-- START OF GIVEN DATA --

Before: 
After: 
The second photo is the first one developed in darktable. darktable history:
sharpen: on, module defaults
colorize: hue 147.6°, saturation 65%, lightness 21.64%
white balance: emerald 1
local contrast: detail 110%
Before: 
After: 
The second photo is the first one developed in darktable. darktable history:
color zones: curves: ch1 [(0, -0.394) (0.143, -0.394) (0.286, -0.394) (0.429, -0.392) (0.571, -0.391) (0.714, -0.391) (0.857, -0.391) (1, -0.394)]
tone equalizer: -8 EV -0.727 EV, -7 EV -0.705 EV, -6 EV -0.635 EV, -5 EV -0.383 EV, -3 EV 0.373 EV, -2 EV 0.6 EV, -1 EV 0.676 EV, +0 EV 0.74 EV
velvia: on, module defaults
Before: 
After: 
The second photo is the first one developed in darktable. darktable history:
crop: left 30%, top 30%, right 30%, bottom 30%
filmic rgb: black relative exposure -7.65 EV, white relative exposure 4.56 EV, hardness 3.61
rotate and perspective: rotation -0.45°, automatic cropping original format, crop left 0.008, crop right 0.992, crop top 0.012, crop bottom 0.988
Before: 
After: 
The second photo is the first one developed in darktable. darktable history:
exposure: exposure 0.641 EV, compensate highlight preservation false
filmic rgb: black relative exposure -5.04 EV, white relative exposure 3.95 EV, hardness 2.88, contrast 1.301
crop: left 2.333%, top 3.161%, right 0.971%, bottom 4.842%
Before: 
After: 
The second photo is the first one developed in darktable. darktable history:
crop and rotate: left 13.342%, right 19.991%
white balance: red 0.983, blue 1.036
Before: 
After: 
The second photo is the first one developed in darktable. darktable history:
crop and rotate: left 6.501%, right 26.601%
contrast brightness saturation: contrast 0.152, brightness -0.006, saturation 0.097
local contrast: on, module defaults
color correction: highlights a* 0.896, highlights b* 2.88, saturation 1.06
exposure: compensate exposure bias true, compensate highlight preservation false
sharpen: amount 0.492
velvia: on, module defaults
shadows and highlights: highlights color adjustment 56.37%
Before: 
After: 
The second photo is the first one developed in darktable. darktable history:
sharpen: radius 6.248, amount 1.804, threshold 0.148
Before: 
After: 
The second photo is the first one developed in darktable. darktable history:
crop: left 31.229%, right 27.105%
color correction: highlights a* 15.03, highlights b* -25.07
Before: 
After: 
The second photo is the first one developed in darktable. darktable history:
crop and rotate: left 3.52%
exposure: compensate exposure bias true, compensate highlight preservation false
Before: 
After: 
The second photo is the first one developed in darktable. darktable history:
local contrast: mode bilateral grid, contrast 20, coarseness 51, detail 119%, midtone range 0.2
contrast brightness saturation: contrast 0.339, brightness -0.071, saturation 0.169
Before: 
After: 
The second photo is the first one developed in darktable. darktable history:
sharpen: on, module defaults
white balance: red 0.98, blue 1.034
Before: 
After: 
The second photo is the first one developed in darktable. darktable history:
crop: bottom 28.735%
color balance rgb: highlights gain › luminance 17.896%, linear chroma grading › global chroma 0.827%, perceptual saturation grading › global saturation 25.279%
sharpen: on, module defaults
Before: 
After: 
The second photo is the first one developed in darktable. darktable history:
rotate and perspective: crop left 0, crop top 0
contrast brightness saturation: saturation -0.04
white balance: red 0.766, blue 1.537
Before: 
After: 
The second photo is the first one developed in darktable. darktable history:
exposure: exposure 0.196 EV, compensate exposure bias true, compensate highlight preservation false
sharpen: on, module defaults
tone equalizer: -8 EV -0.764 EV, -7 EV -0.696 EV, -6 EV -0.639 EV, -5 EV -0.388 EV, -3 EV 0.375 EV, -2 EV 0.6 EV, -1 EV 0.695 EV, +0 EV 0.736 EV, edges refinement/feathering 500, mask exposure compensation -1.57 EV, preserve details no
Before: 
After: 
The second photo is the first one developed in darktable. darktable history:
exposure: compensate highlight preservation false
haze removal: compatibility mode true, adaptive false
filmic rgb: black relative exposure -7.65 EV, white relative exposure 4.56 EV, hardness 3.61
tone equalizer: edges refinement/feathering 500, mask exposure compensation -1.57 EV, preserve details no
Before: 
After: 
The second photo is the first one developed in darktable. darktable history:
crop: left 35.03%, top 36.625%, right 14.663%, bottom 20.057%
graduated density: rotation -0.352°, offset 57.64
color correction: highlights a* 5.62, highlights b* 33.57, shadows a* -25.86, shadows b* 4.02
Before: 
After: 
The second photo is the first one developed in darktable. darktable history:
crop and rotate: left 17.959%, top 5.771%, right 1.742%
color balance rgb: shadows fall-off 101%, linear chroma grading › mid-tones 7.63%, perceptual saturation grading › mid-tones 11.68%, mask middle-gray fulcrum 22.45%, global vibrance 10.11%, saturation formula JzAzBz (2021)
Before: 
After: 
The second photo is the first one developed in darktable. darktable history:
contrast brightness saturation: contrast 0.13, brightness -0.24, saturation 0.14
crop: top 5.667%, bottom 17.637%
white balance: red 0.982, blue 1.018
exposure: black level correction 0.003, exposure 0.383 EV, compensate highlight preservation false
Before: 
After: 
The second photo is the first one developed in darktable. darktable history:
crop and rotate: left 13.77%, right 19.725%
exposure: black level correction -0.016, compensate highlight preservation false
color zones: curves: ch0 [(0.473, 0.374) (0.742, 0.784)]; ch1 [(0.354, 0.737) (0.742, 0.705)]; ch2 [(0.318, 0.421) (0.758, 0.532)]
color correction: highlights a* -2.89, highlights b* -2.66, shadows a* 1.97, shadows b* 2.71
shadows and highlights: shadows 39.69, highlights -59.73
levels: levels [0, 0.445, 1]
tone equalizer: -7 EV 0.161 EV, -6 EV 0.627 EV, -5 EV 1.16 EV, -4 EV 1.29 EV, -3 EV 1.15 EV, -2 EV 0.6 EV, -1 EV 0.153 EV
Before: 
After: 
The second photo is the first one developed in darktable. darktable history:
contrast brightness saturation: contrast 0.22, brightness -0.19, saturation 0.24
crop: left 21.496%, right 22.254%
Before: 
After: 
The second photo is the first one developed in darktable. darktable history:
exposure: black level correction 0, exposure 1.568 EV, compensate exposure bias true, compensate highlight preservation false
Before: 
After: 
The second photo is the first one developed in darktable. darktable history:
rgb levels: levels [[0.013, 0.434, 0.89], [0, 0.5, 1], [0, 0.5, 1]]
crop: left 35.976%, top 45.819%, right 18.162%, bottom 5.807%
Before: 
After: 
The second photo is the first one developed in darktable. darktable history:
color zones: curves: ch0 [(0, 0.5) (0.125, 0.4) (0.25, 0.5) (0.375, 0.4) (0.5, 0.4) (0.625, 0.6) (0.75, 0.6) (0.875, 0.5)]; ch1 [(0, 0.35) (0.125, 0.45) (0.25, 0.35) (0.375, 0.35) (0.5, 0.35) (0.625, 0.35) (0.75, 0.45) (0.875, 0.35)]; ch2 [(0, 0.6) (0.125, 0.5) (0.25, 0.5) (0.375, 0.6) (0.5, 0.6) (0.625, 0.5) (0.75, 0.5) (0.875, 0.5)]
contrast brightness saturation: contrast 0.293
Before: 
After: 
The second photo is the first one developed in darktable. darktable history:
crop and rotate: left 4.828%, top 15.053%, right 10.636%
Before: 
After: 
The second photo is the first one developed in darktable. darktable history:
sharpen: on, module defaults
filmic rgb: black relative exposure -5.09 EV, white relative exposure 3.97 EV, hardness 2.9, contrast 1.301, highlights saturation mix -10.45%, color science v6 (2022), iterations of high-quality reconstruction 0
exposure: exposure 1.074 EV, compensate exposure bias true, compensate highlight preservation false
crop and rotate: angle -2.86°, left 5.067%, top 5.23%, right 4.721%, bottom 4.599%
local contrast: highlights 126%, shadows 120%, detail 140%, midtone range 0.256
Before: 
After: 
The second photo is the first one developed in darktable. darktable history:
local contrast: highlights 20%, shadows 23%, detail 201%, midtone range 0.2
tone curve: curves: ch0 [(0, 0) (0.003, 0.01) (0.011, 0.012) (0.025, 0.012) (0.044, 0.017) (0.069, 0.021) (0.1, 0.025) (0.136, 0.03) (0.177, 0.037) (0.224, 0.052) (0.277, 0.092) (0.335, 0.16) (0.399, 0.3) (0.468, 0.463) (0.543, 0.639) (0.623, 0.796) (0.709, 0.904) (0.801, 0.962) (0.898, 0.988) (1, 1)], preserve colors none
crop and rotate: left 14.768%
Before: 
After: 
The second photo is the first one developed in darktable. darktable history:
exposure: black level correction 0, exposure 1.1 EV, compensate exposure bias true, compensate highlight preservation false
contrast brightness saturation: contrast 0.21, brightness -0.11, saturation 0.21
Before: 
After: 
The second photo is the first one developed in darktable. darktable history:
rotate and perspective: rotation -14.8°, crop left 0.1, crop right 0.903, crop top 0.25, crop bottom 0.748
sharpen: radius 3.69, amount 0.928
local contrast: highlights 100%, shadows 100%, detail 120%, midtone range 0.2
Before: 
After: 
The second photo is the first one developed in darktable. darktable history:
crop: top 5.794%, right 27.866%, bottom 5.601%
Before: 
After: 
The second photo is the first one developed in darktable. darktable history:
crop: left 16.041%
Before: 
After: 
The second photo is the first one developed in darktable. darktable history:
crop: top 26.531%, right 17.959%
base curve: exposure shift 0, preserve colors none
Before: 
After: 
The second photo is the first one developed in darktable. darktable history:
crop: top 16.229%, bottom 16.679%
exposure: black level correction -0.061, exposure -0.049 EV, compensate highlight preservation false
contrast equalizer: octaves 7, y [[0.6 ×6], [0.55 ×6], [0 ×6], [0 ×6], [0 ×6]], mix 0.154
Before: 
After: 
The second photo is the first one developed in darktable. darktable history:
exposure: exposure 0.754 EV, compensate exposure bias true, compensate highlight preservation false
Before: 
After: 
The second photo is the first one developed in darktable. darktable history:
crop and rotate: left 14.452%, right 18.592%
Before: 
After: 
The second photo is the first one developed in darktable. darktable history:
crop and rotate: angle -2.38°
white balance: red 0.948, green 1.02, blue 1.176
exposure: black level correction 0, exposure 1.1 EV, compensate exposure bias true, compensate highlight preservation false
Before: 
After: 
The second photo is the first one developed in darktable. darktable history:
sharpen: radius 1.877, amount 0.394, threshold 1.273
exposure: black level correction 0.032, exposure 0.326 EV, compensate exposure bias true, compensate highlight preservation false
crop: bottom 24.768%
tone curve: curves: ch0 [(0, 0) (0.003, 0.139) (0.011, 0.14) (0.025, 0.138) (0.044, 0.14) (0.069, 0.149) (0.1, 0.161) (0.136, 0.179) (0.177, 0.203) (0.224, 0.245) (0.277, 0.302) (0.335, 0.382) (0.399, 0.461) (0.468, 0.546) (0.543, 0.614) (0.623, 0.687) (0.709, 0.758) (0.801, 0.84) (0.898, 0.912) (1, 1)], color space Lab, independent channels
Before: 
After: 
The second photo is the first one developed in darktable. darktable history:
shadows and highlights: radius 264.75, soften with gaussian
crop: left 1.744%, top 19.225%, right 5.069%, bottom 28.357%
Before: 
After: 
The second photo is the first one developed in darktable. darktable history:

-- END OF GIVEN DATA --

*TASK OBJECTIVE*
Can you reproduce verbatim the part of the entries that opens with their first line and closes with the line containing "rotate and perspective: rotation -0.45°, automatic", including both of those lines?

*FINISHED TASK*
Before: 
After: 
The second photo is the first one developed in darktable. darktable history:
sharpen: on, module defaults
colorize: hue 147.6°, saturation 65%, lightness 21.64%
white balance: emerald 1
local contrast: detail 110%
Before: 
After: 
The second photo is the first one developed in darktable. darktable history:
color zones: curves: ch1 [(0, -0.394) (0.143, -0.394) (0.286, -0.394) (0.429, -0.392) (0.571, -0.391) (0.714, -0.391) (0.857, -0.391) (1, -0.394)]
tone equalizer: -8 EV -0.727 EV, -7 EV -0.705 EV, -6 EV -0.635 EV, -5 EV -0.383 EV, -3 EV 0.373 EV, -2 EV 0.6 EV, -1 EV 0.676 EV, +0 EV 0.74 EV
velvia: on, module defaults
Before: 
After: 
The second photo is the first one developed in darktable. darktable history:
crop: left 30%, top 30%, right 30%, bottom 30%
filmic rgb: black relative exposure -7.65 EV, white relative exposure 4.56 EV, hardness 3.61
rotate and perspective: rotation -0.45°, automatic cropping original format, crop left 0.008, crop right 0.992, crop top 0.012, crop bottom 0.988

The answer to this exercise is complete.